__Work task__: The material below includes pictures; leave them out and return only the lines between the line containing "Dobre Śniadanie na rzecz naszej KOPD" and the line containing "Vücut Bakım Kremi - Gül Özleri", inclusive, word for word.

__Material for this exercise__:
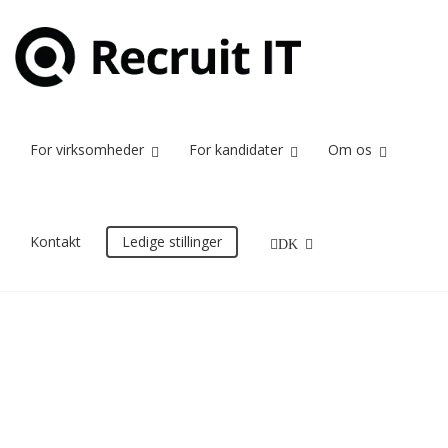
2000px-DR_logo.svg
Home
2000px-DR_logo.svg
For virksomheder
For kandidater
Om os
23/06/2017
Kontakt
Ledige stillinger
DK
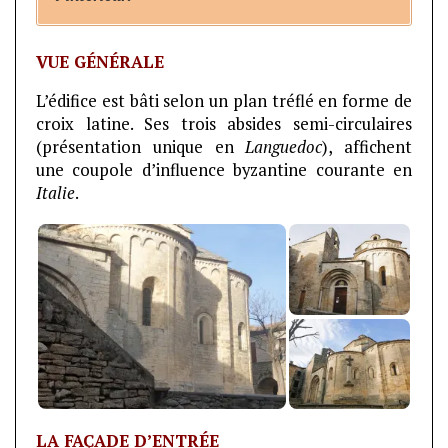
VUE GÉNÉRALE
L’édifice est bâti selon un plan tréflé en forme de
croix latine. Ses trois absides semi-circulaires
(présentation unique en
Languedoc
), affichent
une coupole d’influence byzantine courante en
Italie
.
LA FAÇADE D’ENTRÉE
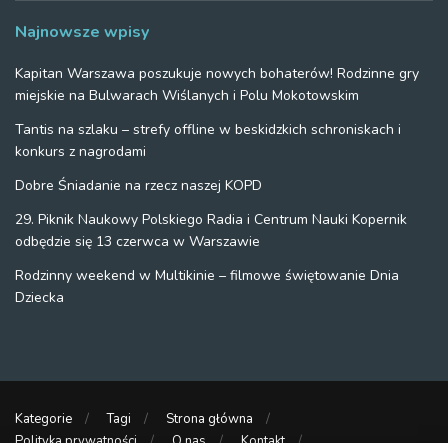
Najnowsze wpisy
Kapitan Warszawa poszukuje nowych bohaterów! Rodzinne gry
miejskie na Bulwarach Wiślanych i Polu Mokotowskim
Tantis na szlaku – strefy offline w beskidzkich schroniskach i
konkurs z nagrodami
Dobre Śniadanie na rzecz naszej KOPD
29. Piknik Naukowy Polskiego Radia i Centrum Nauki Kopernik
odbędzie się 13 czerwca w Warszawie
Rodzinny weekend w Multikinie – filmowe świętowanie Dnia
Dziecka
Kategorie
Tagi
Strona główna
Polityka prywatności
O nas
Kontakt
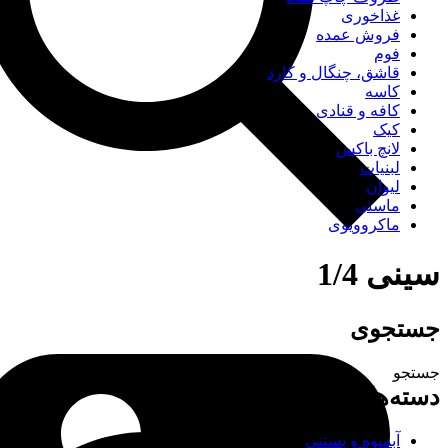
غذاخوری
فروش عمده
فوم
قاشق، چنگال و کارد
کاسه
کافه و قنادی
کیک
لانچ باکس
لبنیات
لیوان
ماستی
ماکروویوی
سینی 1/4
جستجوی
جستجو
دسته‌های محصولات
آبمیوه و بستنی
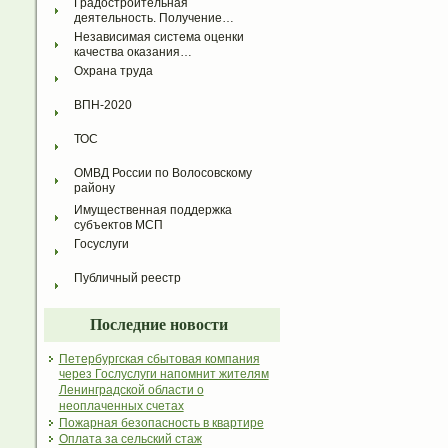
Градостроительная 
деятельность. Получение…
Независимая система оценки 
качества оказания…
Охрана труда
ВПН-2020
ТОС
ОМВД России по Волосовскому 
району
Имущественная поддержка 
субъектов МСП
Госуслуги
Публичный реестр
Последние новости
Петербургская сбытовая компания
через Гослуслуги напомнит жителям
Ленинградской области о
неоплаченных счетах
Пожарная безопасность в квартире
Оплата за сельский стаж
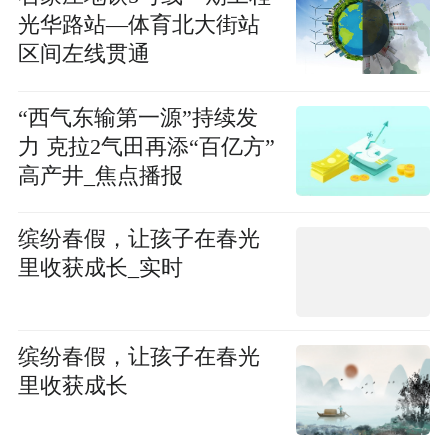
光华路站—体育北大街站
区间左线贯通
“西气东输第一源”持续发
力 克拉2气田再添“百亿方”
高产井_焦点播报
缤纷春假，让孩子在春光
里收获成长_实时
缤纷春假，让孩子在春光
里收获成长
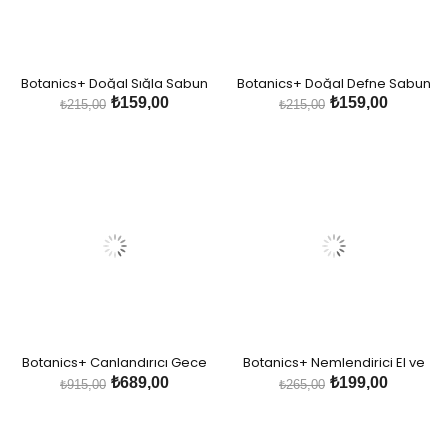
Botanics+ Doğal Sığla Sabun
Botanics+ Doğal Defne Sabun
₺159,00
₺159,00
₺215,00
₺215,00
Botanics+ Canlandırıcı Gece
Botanics+ Nemlendirici El ve
Bakım Maskesi
Vücut Bakım Kremi - Gül Özleri
₺689,00
₺199,00
₺915,00
₺265,00
ve Hyalüronik Asit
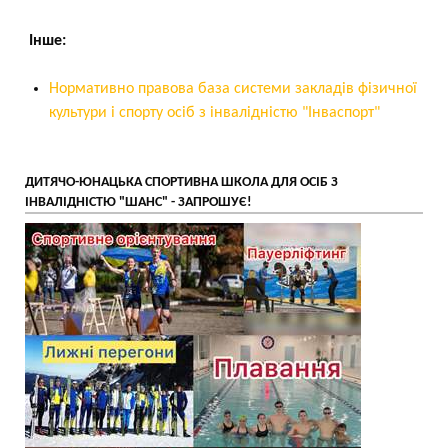
Інше:
Нормативно правова база системи закладів фізичної
культури і спорту осіб з інвалідністю "Інваспорт"
ДИТЯЧО-ЮНАЦЬКА СПОРТИВНА ШКОЛА ДЛЯ ОСІБ З
ІНВАЛІДНІСТЮ "ШАНС" - ЗАПРОШУЄ!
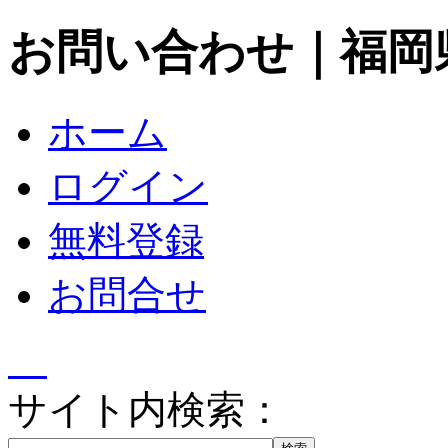
お問い合わせ｜福岡
ホーム
ログイン
無料登録
お問合せ
サイト内検索：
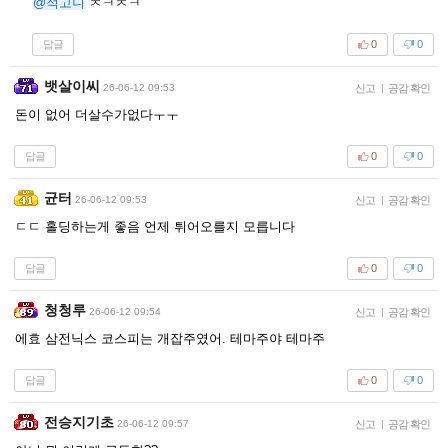
@적고니
ㅊㅋㅊㅋ
답글
0
0
뱃살이씨
26-06-12 09:53
신고
|
공감 확인
돈이 없어 더살수가없다ㅜㅜ
답글
0
0
균터
26-06-12 09:53
신고
|
공감 확인
ㄷㄷ 홀딩하는게 좋음 언제 튀어오를지 모릅니다
답글
0
0
청청루
26-06-12 09:54
신고
|
공감 확인
에효 삼전닉스 코스피는 개잡주였어. 테마주야 테마주
답글
0
0
전승지기초
26-06-12 09:57
신고
|
공감 확인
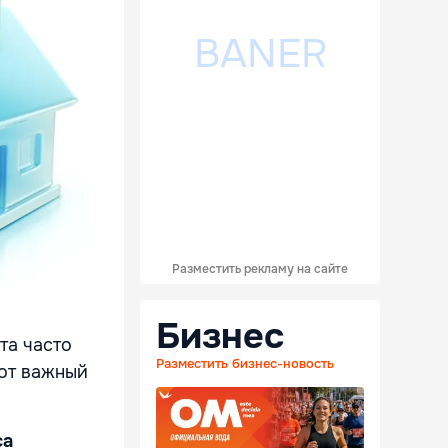
Разместить рекламу на сайте
Бизнес
та часто
Разместить бизнес-новость
тот важный
ca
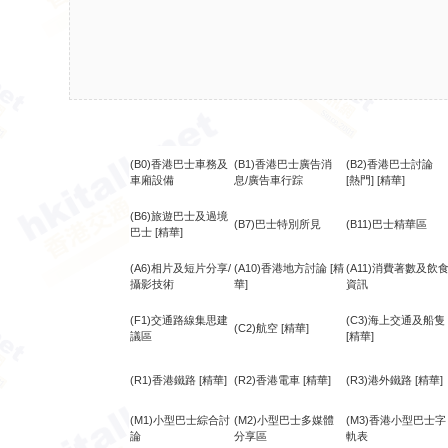
(B0)香港巴士車務及
(B1)香港巴士廣告消
(B2)香港巴士討論
車廂設備
息/廣告車行踪
[熱門]
[精華]
(B6)旅遊巴士及過境
(B7)巴士特別所見
(B11)巴士精華區
巴士
[精華]
(A6)相片及短片分享/
(A10)香港地方討論
[精
(A11)消費著數及飲
攝影技術
華]
資訊
(F1)交通路線集思建
(C3)海上交通及船隻
(C2)航空
[精華]
議區
[精華]
(R1)香港鐵路
[精華]
(R2)香港電車
[精華]
(R3)港外鐵路
[精華]
(M1)小型巴士綜合討
(M2)小型巴士多媒體
(M3)香港小型巴士字
論
分享區
軌表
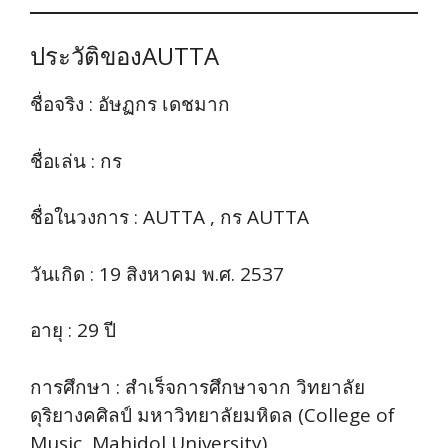
ประวัติของAUTTA
ชื่อจริง : อัษฏกร เดชมาก
ชื่อเล่น : กร
ชื่อในวงการ : AUTTA , กร AUTTA
วันเกิด : 19 สิงหาคม พ.ศ. 2537
อายุ : 29 ปี
การศึกษา : สำเร็จการศึกษาจาก วิทยาลัย
ดุริยางคศิลป์ มหาวิทยาลัยมหิดล (College of
Music, Mahidol University)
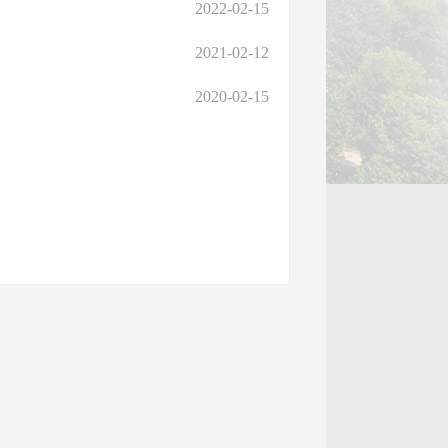
2022-02-15
2021-02-12
2020-02-15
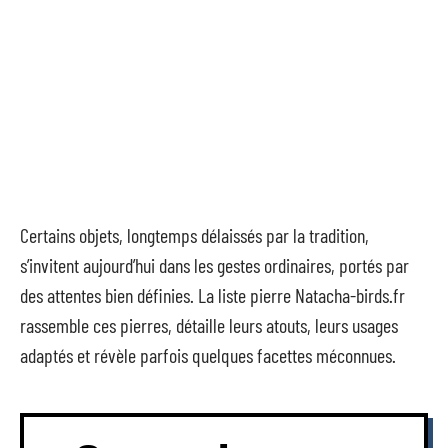
Certains objets, longtemps délaissés par la tradition,
s’invitent aujourd’hui dans les gestes ordinaires, portés par
des attentes bien définies. La liste pierre Natacha-birds.fr
rassemble ces pierres, détaille leurs atouts, leurs usages
adaptés et révèle parfois quelques facettes méconnues.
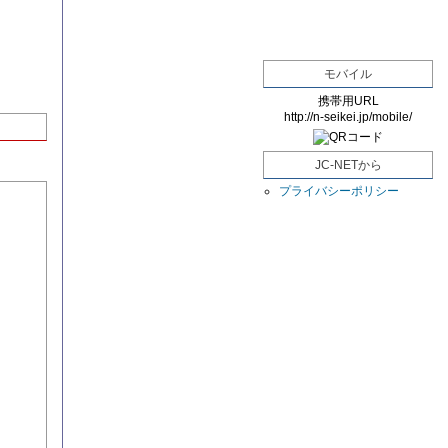
モバイル
携帯用URL
http://n-seikei.jp/mobile/
JC-NETから
プライバシーポリシー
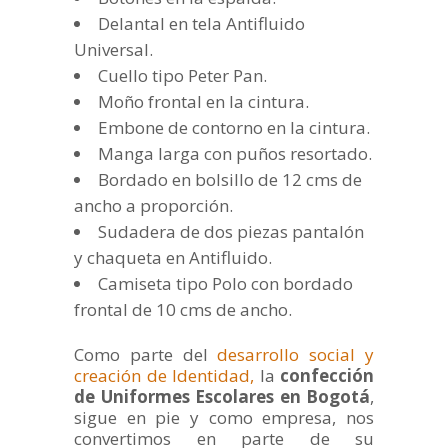
Delantal en tela Antifluido
Universal.
Cuello tipo Peter Pan.
Moño frontal en la cintura.
Embone de contorno en la cintura.
Manga larga con puños resortado.
Bordado en bolsillo de 12 cms de
ancho a proporción.
Sudadera de dos piezas pantalón
y chaqueta en Antifluido.
Camiseta tipo Polo con bordado
frontal de 10 cms de ancho.
Como parte del
desarrollo social y
creación de Identidad,
la
confección
de Uniformes Escolares en Bogotá
,
sigue en pie y como empresa, nos
convertimos en parte de su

__Task result__:
Dobre Śniadanie na rzecz naszej KOPD
29. Piknik Naukowy Polskiego Radia i Centrum Nauki Kopernik
odbędzie się 13 czerwca w Warszawie
Rodzinny weekend w Multikinie – filmowe świętowanie Dnia
Dziecka
Kategorie
Tagi
Strona główna
Polityka prywatności
O nas
Kontakt
غذاخوری
فروش عمده
فوم
قاشق، چنگال و کارد
کاسه
کافه و قنادی
کیک
لانچ باکس
لبنیات
لیوان
ماستی
ماکروویوی
سینی 1/4
جستجوی
جستجو
دسته‌های محصولات
آبمیوه و بستنی
Градостроительная 
деятельность. Получение…
Независимая система оценки 
качества оказания…
Охрана труда
ВПН-2020
ТОС
ОМВД России по Волосовскому 
району
Имущественная поддержка 
субъектов МСП
Госуслуги
Публичный реестр
Последние новости
Петербургская сбытовая компания
через Гослуслуги напомнит жителям
Ленинградской области о
неоплаченных счетах
Пожарная безопасность в квартире
Оплата за сельский стаж
光华路站—体育北大街站
区间左线贯通
“西气东输第一源”持续发
力 克拉2气田再添“百亿方”
高产井_焦点播报
缤纷春假，让孩子在春光
里收获成长_实时
缤纷春假，让孩子在春光
里收获成长
Botanics+ Doğal Sığla Sabun
Botanics+ Doğal Defne Sabun
₺159,00
₺159,00
₺215,00
₺215,00
Botanics+ Canlandırıcı Gece
Botanics+ Nemlendirici El ve
Bakım Maskesi
Vücut Bakım Kremi - Gül Özleri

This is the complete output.